Найденная доска придала нам решимости. Господь ответил на нашу молитву. Положили иконы на доску, и Глеб оттолкнул ее подальше от берега. Пускай плывут!

Я взял фотоаппарат и запечатлел эту историческую сцену. Кто его знает, может, действительно пригодит­ся… для музея Реформации.

Вдалеке стояла группа людей, стараясь понять, что мы делаем.

Так Мария Васильевна рассталась с иконами и сво­им семидесятидевятилетним православным про­шлым. Потом мы вернулись в ее дом и напились чаю. Глеб прочитал отрывок из Евангелия от Матфея. По­молились по очереди. Настроение было превосходное, будто мы сделали большое и важное дело.

 

Всю свою жизнь эта маленькая хрупкая женщина жила тихой жизнью советского служащего. Честно трудилась и боялась начальства. Казалось, ее интере­сы были навечно ограничены кругом привычных по­нятий.

Однако сегодня эта женщина сделала свой религи­озный выбор, расставшись с верованием, которое ничего не дало ее душе. Отныне в ее жизнь вошли Евангелие и сердечная молитва Богу».

 

9 марта 2009

Прихожанка говорит, что они с сыном решили в Пост не смотреть телевизор. Сыну далось это решение нелегко, но он его принял.

И вот в понедельник приходит в гости двоюродная сестра, крестная мальчика. «Фанатики! Бедный ребенок!» И включает телевизор. Мама говорит: не надо.

«Надо! Я как крестная говорю».

Спрашивает, что делать? Все-таки крестная…

Спрашиваю, насколько церковная эта крестная. Вообще нецерковная, в храм не ходит, не исповедуется и не причащается.

Объясняю, что она только по названию крестная. И что, если ее советы идут вразрез с учением Церкви, то слушать ее не надо.

 

Вспоминается в этой связи древняя практика Церкви. Для младенцев крестные… не требовались, поскольку крестными считались сами родители малыша. Ведь кто такие крестные? Духовные наставники. В случае, если крестился взрослый человек, ему такие наставники были нужны. Ими могли стать друзья-христиане, просто авторитетные прихожане, которых назначит священник. А для младенцев, у которых были верующие родители, крестные не требовались. Зачем? Ведь сами родители будут их наставлять и укреплять в вере.

Сегодня, конечно, уважая сложившуюся традицию, мы просим, чтобы и у детей воцерковленных родителей были крестные. Просим, но не настаиваем.

 

Сегодня же еще один разговор на эту тему: «Батюшка, тут наш крестный приходил. Напился, как свинья. Всех унижал и обижал.
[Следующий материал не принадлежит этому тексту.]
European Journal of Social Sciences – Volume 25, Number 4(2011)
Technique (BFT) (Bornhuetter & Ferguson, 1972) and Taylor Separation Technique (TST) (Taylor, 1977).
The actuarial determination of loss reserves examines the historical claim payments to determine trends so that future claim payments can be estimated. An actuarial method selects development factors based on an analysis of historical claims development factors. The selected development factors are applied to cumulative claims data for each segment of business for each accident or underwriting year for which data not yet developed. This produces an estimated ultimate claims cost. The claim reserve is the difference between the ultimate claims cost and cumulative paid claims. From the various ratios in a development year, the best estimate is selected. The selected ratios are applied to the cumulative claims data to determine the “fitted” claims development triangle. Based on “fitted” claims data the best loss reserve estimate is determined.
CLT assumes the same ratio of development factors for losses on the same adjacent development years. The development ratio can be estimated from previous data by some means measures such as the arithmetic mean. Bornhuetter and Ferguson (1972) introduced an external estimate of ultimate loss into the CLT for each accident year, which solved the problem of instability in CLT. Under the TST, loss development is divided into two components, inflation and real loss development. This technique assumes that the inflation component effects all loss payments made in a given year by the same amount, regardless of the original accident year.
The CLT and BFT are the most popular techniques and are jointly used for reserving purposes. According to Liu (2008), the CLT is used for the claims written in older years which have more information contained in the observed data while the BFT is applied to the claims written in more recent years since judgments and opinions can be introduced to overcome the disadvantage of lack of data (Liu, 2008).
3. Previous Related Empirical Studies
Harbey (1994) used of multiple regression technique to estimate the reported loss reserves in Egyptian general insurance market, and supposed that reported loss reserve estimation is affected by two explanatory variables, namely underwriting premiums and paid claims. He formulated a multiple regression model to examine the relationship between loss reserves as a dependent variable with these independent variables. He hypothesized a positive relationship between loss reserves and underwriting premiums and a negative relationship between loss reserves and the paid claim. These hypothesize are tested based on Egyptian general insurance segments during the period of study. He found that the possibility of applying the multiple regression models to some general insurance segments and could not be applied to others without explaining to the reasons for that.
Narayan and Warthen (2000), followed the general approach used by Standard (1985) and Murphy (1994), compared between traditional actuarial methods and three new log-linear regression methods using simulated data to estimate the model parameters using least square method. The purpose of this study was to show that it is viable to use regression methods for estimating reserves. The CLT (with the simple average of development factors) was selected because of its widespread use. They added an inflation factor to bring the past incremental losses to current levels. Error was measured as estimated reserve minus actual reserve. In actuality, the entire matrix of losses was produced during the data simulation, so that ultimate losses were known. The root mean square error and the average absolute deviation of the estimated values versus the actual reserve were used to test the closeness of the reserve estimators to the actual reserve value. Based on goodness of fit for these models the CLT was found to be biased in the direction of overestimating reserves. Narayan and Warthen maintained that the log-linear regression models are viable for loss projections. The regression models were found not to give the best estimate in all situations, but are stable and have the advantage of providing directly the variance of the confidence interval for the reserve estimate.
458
Дети от него рыдали…»

Ох, расплачиваемся за то, что в крестные берем кого попало, не из соображений пользы, а из соображений дружбы.

Но в любом случае от таких крестных нужно дистанцироваться. Если начинает учить плохому, ведет себя соблазнительно – отстраним от себя. Грешника ведь Церковь тоже отлучает, отвергает. Так и грешащего или учащего антихристианским вещам крестного нужно отлучить от семьи.

 

****

 

Меткие высказывания прихожан:

 

«Все время в душе какие-то обрывки мыслей, звуки, шум. Моя душа – не храм Божий, а проходной двор».

 

Прихожанка о прожорливости в дни Поста: «Ем все, что не приколочено».

 

13 марта 2009

Десять лет воцерковлению Л.А. Отметили этот день молитвенно, в храме. (Хотя Л.А. внесла в этот праздник нотку изящной светскости: принесла своему духовнику – автору этих заметок – сетку экзотических фруктов, вино и другие приятные сувениры.)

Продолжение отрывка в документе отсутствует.